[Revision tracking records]
■ ■ ■ ■ ■

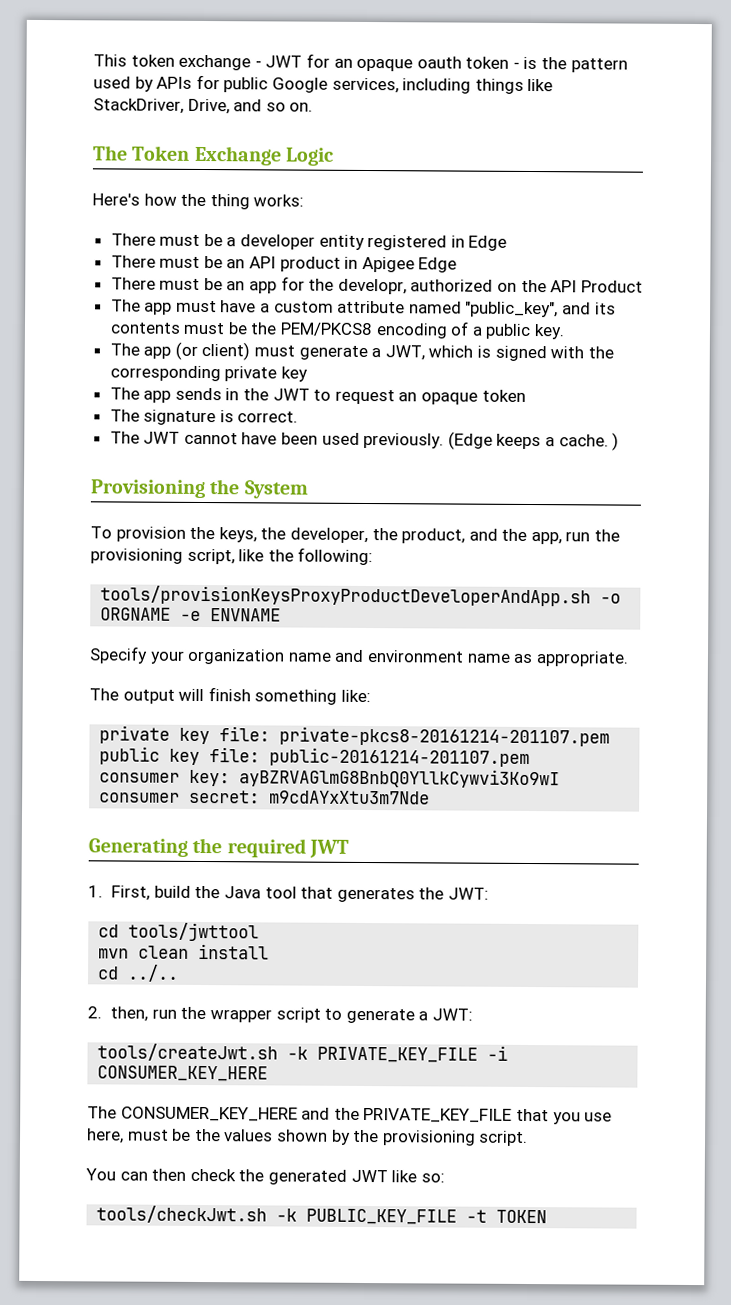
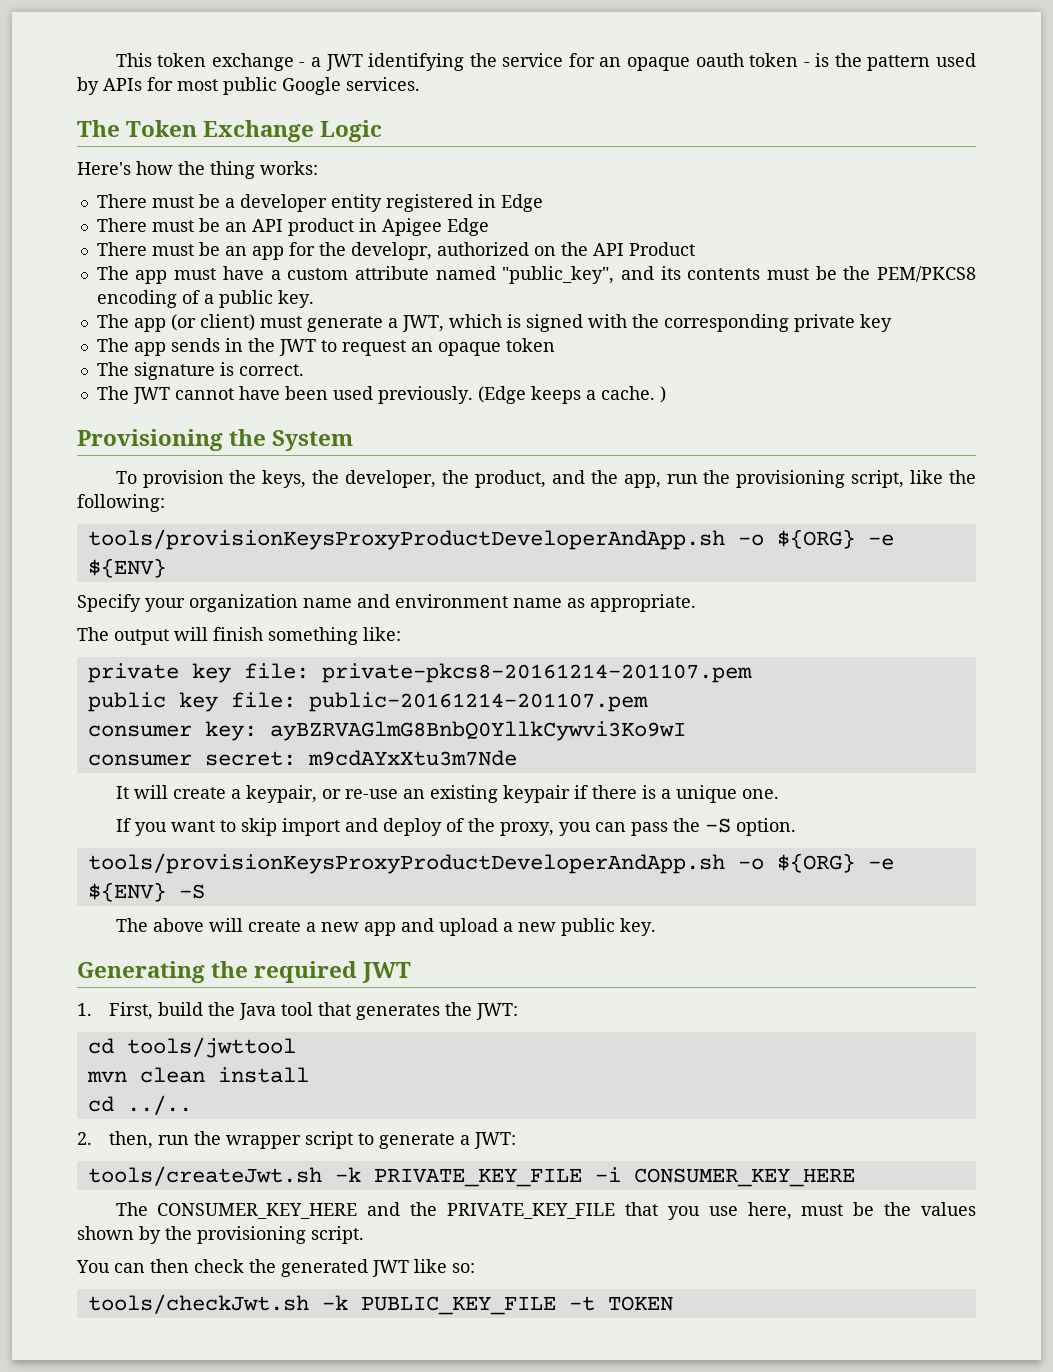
[265,55,303,68] JWT -> [310,53,564,71] a JWT identifying the service
(220, 82) none -> [177,79,218,91] most
[331,77,554,94] [93,98,314,115] services, including things like StackDriver, Drive, and so on. -> [346,77,420,91] services.
[100,607,282,622] ORGNAME -e ENVNAME -> [776,529,894,549] [87,558,166,578] ${ORG} -e ${ENV}
(431, 797) none -> [115,785,779,803] [115,818,796,836] [87,853,894,874] [87,882,205,902] [115,918,656,936] // It will create a keypair, or re-use an existing keypair if there is a unique one. // If you want to skip import and deploy of the proxy, you can pass the -S option. // tools/provisionKeysProxyProductDeveloperAndApp.sh -o ${ORG} -e ${ENV} -S // The above will create a new app and upload a new public key.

■ ■ ■ ■ ■

Exercise directions -> In the records above, find the lines containing "none" and copy them.

Written response ->
(220, 82) none -> [177,79,218,91] most
(431, 797) none -> [115,785,779,803] [115,818,796,836] [87,853,894,874] [87,882,205,902] [115,918,656,936] // It will create a keypair, or re-use an existing keypair if there is a unique one. // If you want to skip import and deploy of the proxy, you can pass the -S option. // tools/provisionKeysProxyProductDeveloperAndApp.sh -o ${ORG} -e ${ENV} -S // The above will create a new app and upload a new public key.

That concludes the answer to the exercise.